As Rucriminal.info found out, two applications have already been submitted to the court for the issuance of a writ of execution for the enforcement of a settlement agreement. The problem is, the Doctor of Sports never made it. Judging by the reporting, there is no activity, and the accounts have been blocked by the tax authorities for non-payment of taxes since 2018. The Cheka-OGPU counted 83 effective decisions to suspend operations on accounts. It is noteworthy that the accounts of Roman Rotenberg's organization are opened in his father's bank (SMP Bank) and Gazprombank, in which he himself was vice president. By the way, SMP Bank was the founder of this business, which they also tried to bring to subsidiary liability. But it was never considered by the court.

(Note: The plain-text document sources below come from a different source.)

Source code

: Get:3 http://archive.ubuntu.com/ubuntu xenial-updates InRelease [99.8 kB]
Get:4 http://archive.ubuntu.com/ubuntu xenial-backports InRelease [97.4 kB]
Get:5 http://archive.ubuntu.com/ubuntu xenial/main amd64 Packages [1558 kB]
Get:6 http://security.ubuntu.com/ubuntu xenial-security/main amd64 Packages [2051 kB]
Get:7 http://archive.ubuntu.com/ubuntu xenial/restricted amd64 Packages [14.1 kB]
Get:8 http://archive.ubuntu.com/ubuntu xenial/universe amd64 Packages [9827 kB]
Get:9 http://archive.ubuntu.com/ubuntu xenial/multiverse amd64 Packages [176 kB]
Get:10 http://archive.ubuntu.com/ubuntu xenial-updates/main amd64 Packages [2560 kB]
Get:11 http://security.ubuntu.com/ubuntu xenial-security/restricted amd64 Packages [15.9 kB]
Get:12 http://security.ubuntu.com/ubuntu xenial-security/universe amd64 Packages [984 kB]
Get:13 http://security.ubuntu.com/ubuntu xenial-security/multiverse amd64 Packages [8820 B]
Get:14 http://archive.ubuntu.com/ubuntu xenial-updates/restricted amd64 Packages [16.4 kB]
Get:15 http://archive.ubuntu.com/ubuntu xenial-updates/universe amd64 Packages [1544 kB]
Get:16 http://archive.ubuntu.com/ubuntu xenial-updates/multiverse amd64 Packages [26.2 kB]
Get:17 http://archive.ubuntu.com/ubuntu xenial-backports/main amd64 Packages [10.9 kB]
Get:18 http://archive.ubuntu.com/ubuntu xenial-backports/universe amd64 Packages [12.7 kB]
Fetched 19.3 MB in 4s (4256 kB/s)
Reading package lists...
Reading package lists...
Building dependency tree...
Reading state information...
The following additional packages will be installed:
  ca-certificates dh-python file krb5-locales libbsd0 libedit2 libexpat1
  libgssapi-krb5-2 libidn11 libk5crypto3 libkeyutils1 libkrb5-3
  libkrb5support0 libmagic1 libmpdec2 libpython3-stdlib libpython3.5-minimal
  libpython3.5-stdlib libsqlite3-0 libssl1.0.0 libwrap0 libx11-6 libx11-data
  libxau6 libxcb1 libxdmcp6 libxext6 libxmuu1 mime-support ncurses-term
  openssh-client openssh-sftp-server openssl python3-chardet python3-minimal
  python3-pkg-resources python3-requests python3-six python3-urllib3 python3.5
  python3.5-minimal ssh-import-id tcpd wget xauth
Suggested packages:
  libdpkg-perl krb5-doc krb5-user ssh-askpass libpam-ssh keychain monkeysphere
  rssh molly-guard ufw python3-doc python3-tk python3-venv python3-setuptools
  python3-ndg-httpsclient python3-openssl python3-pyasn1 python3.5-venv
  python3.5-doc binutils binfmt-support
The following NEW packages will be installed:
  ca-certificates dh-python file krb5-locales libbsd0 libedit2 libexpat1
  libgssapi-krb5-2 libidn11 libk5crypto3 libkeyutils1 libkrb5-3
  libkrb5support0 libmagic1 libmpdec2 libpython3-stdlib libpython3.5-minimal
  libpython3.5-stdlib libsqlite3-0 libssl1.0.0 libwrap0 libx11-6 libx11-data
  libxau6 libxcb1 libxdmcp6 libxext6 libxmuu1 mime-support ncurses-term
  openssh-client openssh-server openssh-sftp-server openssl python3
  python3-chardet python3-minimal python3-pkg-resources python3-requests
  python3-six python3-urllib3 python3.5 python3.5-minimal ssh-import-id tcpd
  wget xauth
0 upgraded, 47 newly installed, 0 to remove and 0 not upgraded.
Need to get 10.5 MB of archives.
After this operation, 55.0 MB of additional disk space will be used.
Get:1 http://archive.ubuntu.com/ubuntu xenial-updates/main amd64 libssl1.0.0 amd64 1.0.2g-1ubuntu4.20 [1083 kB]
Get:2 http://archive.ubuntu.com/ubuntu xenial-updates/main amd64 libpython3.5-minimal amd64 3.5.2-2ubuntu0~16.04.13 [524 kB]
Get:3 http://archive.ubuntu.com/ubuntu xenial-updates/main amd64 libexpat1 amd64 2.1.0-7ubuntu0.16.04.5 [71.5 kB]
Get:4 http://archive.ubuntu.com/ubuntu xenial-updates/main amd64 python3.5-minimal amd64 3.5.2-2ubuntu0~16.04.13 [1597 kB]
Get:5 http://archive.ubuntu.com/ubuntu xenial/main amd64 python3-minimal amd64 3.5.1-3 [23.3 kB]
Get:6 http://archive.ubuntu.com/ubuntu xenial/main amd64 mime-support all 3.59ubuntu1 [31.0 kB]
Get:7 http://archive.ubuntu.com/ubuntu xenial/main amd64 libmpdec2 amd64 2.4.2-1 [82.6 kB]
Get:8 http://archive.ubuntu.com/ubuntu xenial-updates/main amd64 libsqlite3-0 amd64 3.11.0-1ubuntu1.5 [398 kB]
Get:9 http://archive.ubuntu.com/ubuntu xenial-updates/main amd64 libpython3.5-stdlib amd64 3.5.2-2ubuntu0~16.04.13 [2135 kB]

Initially, lenders understood the dire prospects. The Moscow Arbitration Court also took its place in this story. To cover up the true plans, Rotenberg's employees even wrote a "business plan" for conquering the Russian sports nutrition market on 10 pages. They announced the creation of a federal retail network No. 1, the organization of production on the territory of the customs union, and even the creation of a marketplace No. 1. The Napoleonic Plan or New Vasyuki only aroused a smile from market participants then. The document itself was also assessed by an independent legal expert organization: 1. does not meet the basic technology for developing business plans for investment projects, 2. does not meet the requirements of the current legislation, 3. its use is unreasonable and carries high risks. The Moscow Arbitration Court was not interested in such conclusions.
Thus, the company of Roman Rotenberg absolutely legitimately evaded the return of debts. This required: 1. controlled creditors, 2. own bankruptcy trustee, 3. specific, unwilling to understand, justice. Creditors, of course, no longer expect anything from the recovery of balances from a long-inactive organization by bailiffs.